**INSTRUCTIONS**
a. According to the forum thread on the root or ratio test, on which site was the quoted question originally asked?
b. Reproduce the part of the forum thread on the root or ratio test starting with "Σ(-x/10)^(2k) how do" and going on through "see my response.".

**SOURCE DOCUMENT**

=== Begin Enclosure ===

Welcome to our community

Be a part of something great, join today!

Root or ratio test

Fernando Revilla

Well-known member
MHB Math Helper
Jan 29, 2012
661
I quote a question from Yahoo! Answers

Σ(-x/10)^(2k) how do I find the interval of convergence using the root or ratio test?
I have given a link to the topic there so the OP can see my response.
 

Fernando Revilla

Well-known member
MHB Math Helper
Jan 29, 2012
661
We can express $\displaystyle\sum_{k=0}^{\infty}\left(\frac{-x}{10}\right)^{2k}=\sum_{k=0}^{\infty}\left(\frac{x^2}{100}\right)^{k}.$ Then,

$(a)$ Considering this series as a geometric series:
$$\left| \frac{x^2}{100} \right|<1\Leftrightarrow x^2<100\Leftrightarrow |x|<10$$
and the series is convergent iff $|x|<10.$

$(b)$ Using the ratio test:
$$\lim_{k\to \infty}\;\left| \left(\frac{x^2}{100}\right)^{k+1} \left(\frac{100}{x^2}\right)^{k} \right|=\frac{x^2}{100}<1\Leftrightarrow |x|<10$$
So, the series is convergent if $|x|<10$ and divergent if $|x|>10.$ If $x=\pm 1$ we get $\displaystyle\sum_{k=0}^{\infty}1=1+1+\ldots$ (divergent).

=== End Enclosure ===

**GIVEN ENTRIES**
=== Begin Enclosure ===

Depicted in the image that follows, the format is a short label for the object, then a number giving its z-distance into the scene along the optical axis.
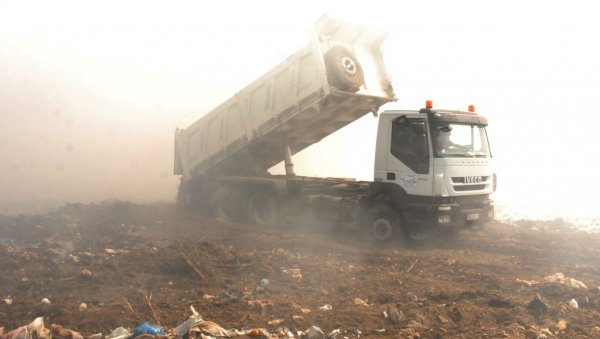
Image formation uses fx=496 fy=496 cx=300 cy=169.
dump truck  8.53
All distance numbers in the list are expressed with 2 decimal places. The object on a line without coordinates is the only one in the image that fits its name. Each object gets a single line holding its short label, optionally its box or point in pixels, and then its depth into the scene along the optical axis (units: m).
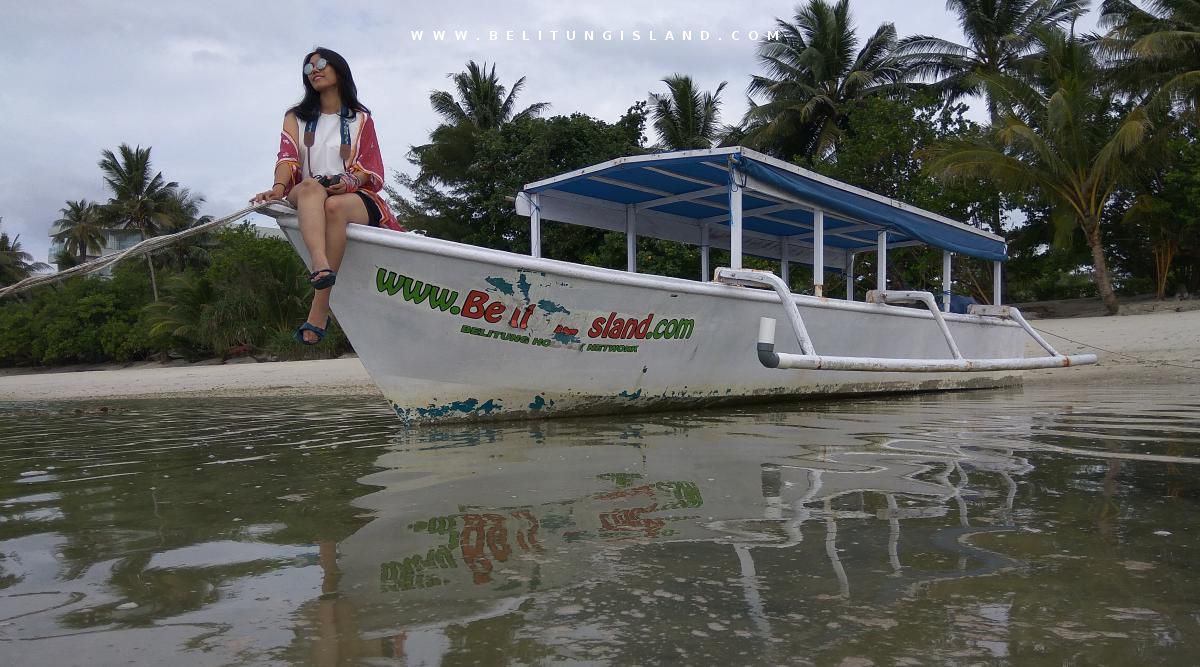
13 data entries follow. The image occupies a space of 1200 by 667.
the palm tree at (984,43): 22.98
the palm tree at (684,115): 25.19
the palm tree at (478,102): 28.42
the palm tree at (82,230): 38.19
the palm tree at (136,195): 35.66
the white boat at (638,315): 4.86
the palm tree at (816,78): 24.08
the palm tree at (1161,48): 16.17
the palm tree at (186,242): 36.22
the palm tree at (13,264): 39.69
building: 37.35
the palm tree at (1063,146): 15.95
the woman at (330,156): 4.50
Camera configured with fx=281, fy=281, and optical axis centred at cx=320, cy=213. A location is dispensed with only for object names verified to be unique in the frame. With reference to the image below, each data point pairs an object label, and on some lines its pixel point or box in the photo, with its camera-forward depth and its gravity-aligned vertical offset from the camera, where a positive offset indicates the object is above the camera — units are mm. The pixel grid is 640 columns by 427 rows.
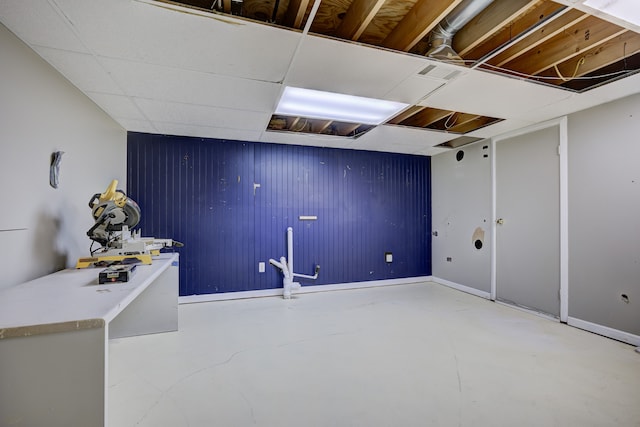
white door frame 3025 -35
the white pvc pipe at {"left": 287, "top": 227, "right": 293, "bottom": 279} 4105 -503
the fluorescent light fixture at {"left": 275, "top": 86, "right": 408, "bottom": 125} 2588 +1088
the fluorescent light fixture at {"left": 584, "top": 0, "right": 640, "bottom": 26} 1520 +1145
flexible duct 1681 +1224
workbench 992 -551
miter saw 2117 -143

=== End Enclosure ===
=== Begin Enclosure ===

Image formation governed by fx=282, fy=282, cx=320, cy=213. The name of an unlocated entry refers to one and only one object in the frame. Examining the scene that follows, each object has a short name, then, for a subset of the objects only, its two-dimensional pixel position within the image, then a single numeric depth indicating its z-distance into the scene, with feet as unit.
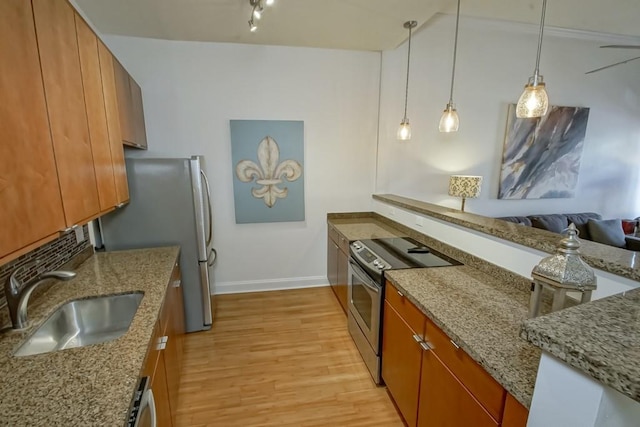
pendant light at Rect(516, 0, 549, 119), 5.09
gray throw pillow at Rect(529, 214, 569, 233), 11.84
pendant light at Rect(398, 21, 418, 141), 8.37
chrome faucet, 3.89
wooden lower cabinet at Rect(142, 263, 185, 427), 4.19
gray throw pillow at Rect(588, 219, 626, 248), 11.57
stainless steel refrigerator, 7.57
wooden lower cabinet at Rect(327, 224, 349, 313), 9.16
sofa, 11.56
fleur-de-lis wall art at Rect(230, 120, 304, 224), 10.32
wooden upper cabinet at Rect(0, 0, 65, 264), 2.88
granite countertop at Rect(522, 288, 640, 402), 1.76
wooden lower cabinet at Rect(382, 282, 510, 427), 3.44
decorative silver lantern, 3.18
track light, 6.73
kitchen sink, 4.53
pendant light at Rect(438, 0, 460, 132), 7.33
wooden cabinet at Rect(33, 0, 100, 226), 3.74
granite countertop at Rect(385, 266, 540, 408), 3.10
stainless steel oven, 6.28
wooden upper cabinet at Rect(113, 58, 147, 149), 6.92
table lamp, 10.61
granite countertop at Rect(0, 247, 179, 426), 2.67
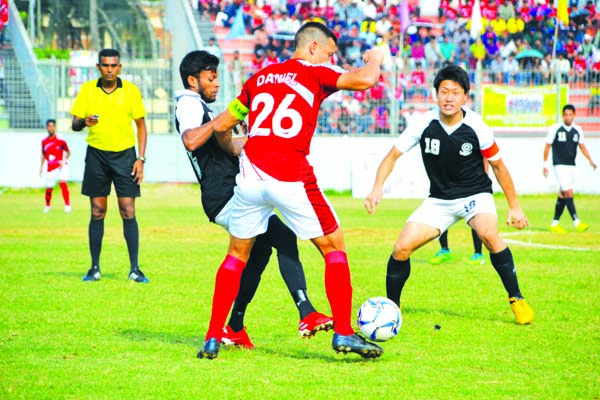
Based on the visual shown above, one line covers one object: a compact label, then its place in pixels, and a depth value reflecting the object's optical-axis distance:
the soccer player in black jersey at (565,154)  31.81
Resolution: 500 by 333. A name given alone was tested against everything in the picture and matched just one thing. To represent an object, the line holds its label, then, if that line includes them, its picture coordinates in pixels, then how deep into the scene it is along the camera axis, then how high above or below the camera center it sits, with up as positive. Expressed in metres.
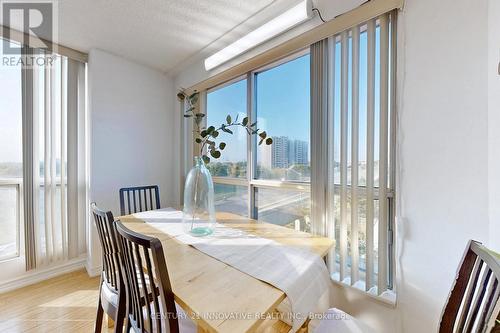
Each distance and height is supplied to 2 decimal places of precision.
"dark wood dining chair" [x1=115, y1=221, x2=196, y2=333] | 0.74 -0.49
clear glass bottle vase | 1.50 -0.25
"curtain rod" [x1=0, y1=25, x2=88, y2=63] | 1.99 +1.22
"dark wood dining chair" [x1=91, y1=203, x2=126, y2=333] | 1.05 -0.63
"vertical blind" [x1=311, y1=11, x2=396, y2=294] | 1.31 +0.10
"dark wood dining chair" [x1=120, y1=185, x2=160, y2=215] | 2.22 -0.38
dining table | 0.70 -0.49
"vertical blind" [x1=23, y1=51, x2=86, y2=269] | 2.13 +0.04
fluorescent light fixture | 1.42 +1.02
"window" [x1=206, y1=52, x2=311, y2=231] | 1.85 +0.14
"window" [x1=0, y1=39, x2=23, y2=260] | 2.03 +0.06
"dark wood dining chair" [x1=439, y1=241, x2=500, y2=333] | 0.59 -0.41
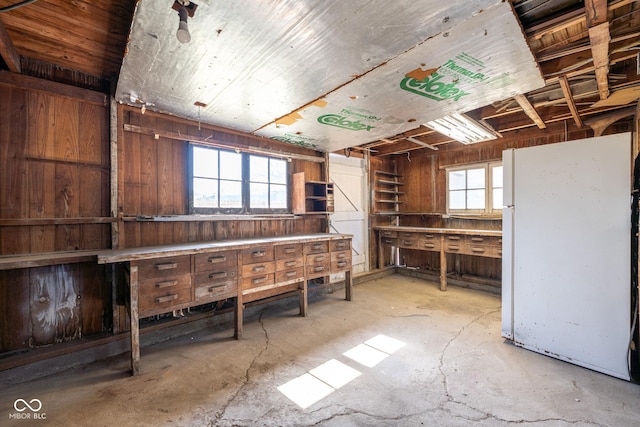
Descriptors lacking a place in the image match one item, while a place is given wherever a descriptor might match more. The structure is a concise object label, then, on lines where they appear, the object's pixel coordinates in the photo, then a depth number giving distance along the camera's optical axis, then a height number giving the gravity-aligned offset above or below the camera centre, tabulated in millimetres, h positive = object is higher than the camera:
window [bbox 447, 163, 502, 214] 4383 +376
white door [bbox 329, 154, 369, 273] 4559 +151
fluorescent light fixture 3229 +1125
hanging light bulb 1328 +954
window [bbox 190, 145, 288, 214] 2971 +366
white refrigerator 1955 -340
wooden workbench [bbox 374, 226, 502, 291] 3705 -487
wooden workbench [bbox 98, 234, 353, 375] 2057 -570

=== End Enclosure ===

**EXPECTED OUTPUTS**
a. Yahoo! Answers

b.
Σ(-x/10)^(2k) how do I find the interval of convergence using the root or ratio test?
I have given a link to the topic there so the OP can see my response.